Species of cephalopod

Uroteuthis duvaucelii, also known as the Indian Ocean squid or Indian squid, is an Indo-West Pacific species of squid with a wide range throughout the Indian Ocean to Malaysia and the South China Sea, and is also present in the Red Sea and the Arabian Sea. U. duvaucelii is found at depths between 3-170 m and feeds on fishes, crustaceans and other squids. Individuals have mantles moderately long (commonly up to 150 mm) and slender with broad fins, approximately 50% of the mantle length.
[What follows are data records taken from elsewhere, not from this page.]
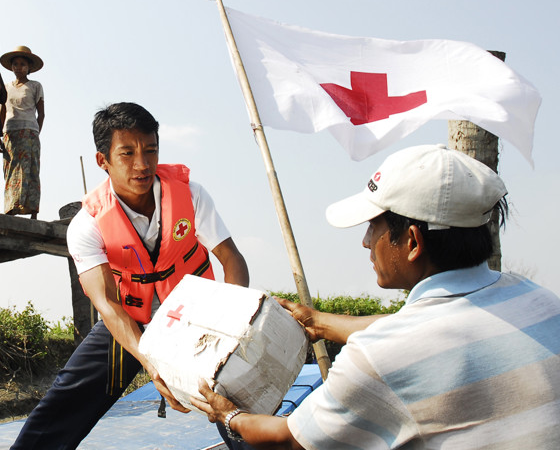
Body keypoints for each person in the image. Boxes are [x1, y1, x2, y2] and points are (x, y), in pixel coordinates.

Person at [190, 144, 560, 449]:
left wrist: (228, 414)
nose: (366, 241)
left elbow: (289, 440)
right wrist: (316, 321)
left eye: (374, 226)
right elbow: (421, 328)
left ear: (412, 242)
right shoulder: (541, 303)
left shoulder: (380, 356)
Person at [10, 102, 250, 449]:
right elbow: (106, 304)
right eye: (127, 153)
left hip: (195, 321)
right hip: (127, 320)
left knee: (236, 397)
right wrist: (153, 365)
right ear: (102, 161)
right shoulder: (86, 225)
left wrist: (230, 328)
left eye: (150, 151)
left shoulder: (190, 194)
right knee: (66, 399)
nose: (142, 164)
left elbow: (232, 259)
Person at [0, 45, 45, 219]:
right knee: (11, 170)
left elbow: (41, 113)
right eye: (16, 64)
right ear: (11, 67)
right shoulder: (5, 87)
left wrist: (36, 132)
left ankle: (33, 211)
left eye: (22, 64)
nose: (19, 67)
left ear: (28, 68)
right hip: (10, 132)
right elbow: (2, 111)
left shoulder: (35, 86)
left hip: (29, 132)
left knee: (30, 170)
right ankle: (11, 209)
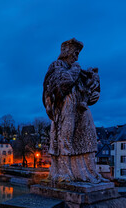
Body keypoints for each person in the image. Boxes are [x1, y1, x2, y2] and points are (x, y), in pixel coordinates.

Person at [43, 38, 106, 183]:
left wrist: (93, 95)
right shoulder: (57, 66)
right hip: (65, 110)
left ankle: (88, 172)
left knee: (88, 138)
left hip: (80, 111)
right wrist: (77, 68)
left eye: (78, 54)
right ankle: (65, 172)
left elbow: (84, 91)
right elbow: (64, 84)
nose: (76, 57)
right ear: (66, 52)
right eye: (74, 53)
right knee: (65, 139)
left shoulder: (76, 70)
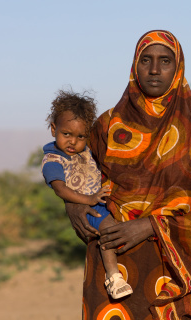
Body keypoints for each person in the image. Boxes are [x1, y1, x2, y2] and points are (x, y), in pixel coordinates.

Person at [65, 30, 191, 320]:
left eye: (165, 61)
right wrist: (72, 207)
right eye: (146, 60)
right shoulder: (108, 124)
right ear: (134, 67)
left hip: (168, 267)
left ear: (177, 68)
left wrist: (152, 226)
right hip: (111, 262)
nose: (154, 69)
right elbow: (71, 165)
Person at [41, 90, 133, 299]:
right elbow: (60, 189)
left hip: (100, 199)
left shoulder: (86, 151)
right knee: (110, 231)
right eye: (67, 134)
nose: (73, 142)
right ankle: (113, 277)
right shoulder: (53, 161)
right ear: (54, 129)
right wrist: (88, 200)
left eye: (80, 136)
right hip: (88, 206)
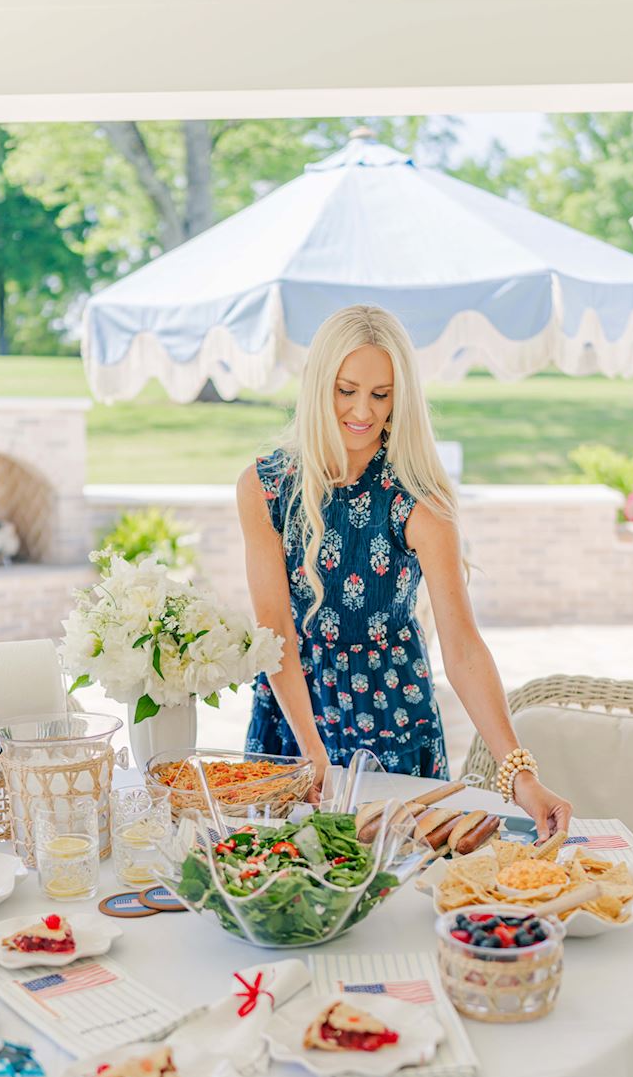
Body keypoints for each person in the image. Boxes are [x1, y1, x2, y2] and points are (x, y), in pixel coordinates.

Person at [237, 304, 572, 841]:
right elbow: (273, 628)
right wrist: (310, 749)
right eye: (346, 390)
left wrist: (521, 776)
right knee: (277, 870)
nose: (361, 411)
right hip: (291, 713)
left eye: (381, 394)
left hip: (390, 716)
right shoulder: (265, 487)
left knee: (402, 875)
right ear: (319, 385)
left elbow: (463, 649)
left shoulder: (418, 501)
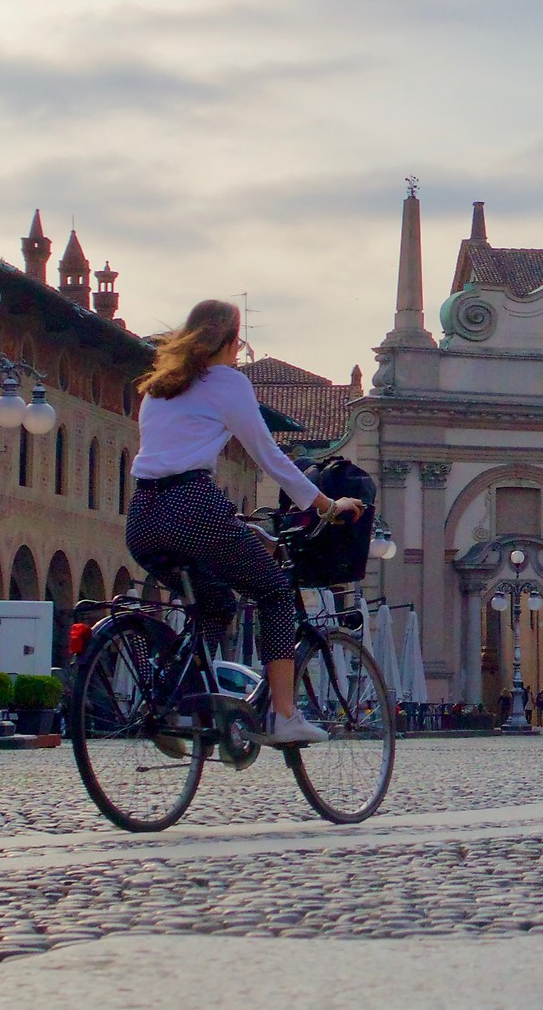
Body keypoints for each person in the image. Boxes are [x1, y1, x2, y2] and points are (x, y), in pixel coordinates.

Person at [124, 299, 364, 748]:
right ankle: (285, 716)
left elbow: (170, 455)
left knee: (216, 604)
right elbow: (269, 455)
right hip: (192, 504)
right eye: (238, 343)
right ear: (230, 341)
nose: (238, 352)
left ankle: (172, 704)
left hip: (142, 515)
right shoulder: (227, 382)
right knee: (274, 592)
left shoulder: (159, 387)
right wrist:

U. duvaucelii represents a significant species in commercial fisheries throughout its range: e.g. catches of squid in the Philippines commercial fishery are 90% U. duvaucelii.

==Life cycle==
During brooding fertilized embryos hatch into a planktonic stage migrating into the upper layers of the water column. As they grow larger they take up a benthic existence as adults, with males being slightly larger than females.

Spawning occurs throughout the year but principally in spring and autumn. It is initiated by males performing various displays to attract potential females. During copulation, a male grasps the female and inserts the hectocotylus into the female's mantle cavity where fertilization usually occurs. Adult males usually then die shortly after spawning, whilst females survive for a short while until after brooding.

The life cycle of U. duvaucelii lasts around 1 year although this can vary due to environmental factors.